Number one answer is always Head Gasket. The reason is that there are oil and water passages in close proximity, being separated by a gasket (which might just be flimsy paper or rubber, but is often steel or copper) sandwiched between two pieces of metal with (usually) different thermal expansion rates. This means that any time your engine gets far enough out of the proper heat range, the seal will fail and oil and water will begin to mix. Other problems will also result.
The number two answer is "oh, so you decked the block/shaved the head and replaced the head gasket... did you check the head for cracks?" Again, it comes down to the fact that the head is typically full of oil and water passages and the head will typically be the loser (structurally speaking) when something bad happens in terms of overheating. The block does have both oil and water passages but they're much farther apart (the block is primarily concerned with oiling the rotating assembly and the piston walls while the coolant passages are on the outsides of the top halves of the cylinders).

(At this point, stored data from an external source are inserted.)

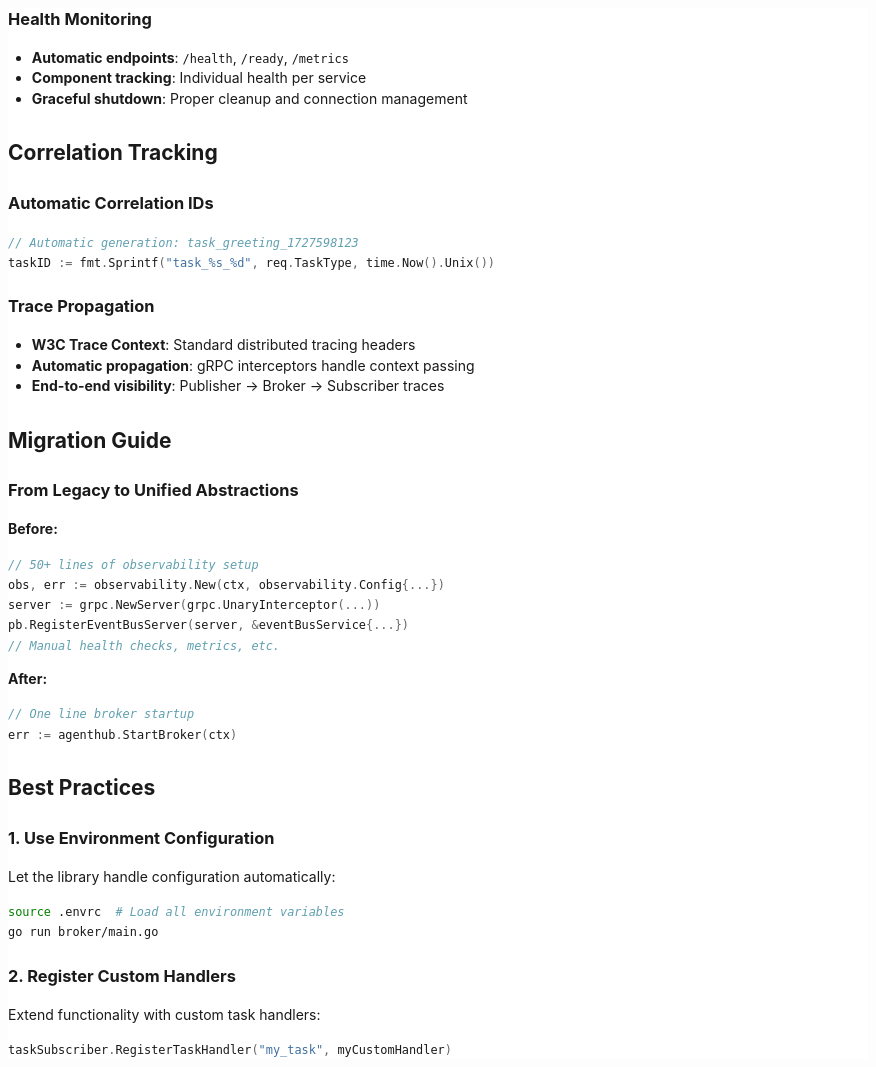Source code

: ### Health Monitoring
- **Automatic endpoints**: `/health`, `/ready`, `/metrics`
- **Component tracking**: Individual health per service
- **Graceful shutdown**: Proper cleanup and connection management

## Correlation Tracking

### Automatic Correlation IDs
```go
// Automatic generation: task_greeting_1727598123
taskID := fmt.Sprintf("task_%s_%d", req.TaskType, time.Now().Unix())
```

### Trace Propagation
- **W3C Trace Context**: Standard distributed tracing headers
- **Automatic propagation**: gRPC interceptors handle context passing
- **End-to-end visibility**: Publisher → Broker → Subscriber traces

## Migration Guide

### From Legacy to Unified Abstractions

**Before:**
```go
// 50+ lines of observability setup
obs, err := observability.New(ctx, observability.Config{...})
server := grpc.NewServer(grpc.UnaryInterceptor(...))
pb.RegisterEventBusServer(server, &eventBusService{...})
// Manual health checks, metrics, etc.
```

**After:**
```go
// One line broker startup
err := agenthub.StartBroker(ctx)
```

## Best Practices

### 1. Use Environment Configuration
Let the library handle configuration automatically:
```bash
source .envrc  # Load all environment variables
go run broker/main.go
```

### 2. Register Custom Handlers
Extend functionality with custom task handlers:
```go
taskSubscriber.RegisterTaskHandler("my_task", myCustomHandler)
```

The third answer is a lot more car specific. Some cars (like the mazda bp) use a little housing that contains both oil and water flow to cool the oil with water. This almost never leaks, but it might be something worth checking out if you recently messed with it. Or maybe your car is equipped with a water cooled turbo... if the seals went bad, you might get oil flowing into the coolant that way.
There aren't special tools beyond those required to take apart the engine. External oil leaks can be spotted via dye and UV lights but that won't work here. Oil in the coolant is usually a prime diagnostic tool for head gasket woes. If it isn't your head gasket, you'll already have the head off, so you might as well drop it off at a head specialist to have them check it for cracks and warping. The most common causes of bad HG I've seen (other than overheating) were improper torque, improper orientation of HG, use of gasket maker when inappropriate, lack of gasket maker when required and severe uncorrected head or block warpage. If it is your head gasket, you should probably at least check that stuff with a straight edge (check straightness on either side of the cylinder line, across diagonally and across the top and bottom of the line). Also make sure you don't own a mk3 supra or similar car known for improper factory torque specs, etc.
One trick that might produce results is to remove the radiator cap and thread an air hose into the spark plug hole of each cylinder, one at a time (a compression tester will have the right threads), rotating the crank/cam assembly to close the valves for that cylinder and put it in TDC. Then dump a little oil and then 100 psi of air into the hole and see if it makes bubbles out the radiator hole. If it does, break out the wrenches and get to work on that head gasket. This might not find the problem though... you can get leakage between the oil and coolant passages without the leak intersecting the combustion chambers. You could put air pressure into the oil system, but you have a very high risk of blowing out seals on the engine by doing this. The combustion chamber is at least safe with high pressures (or should be, normally).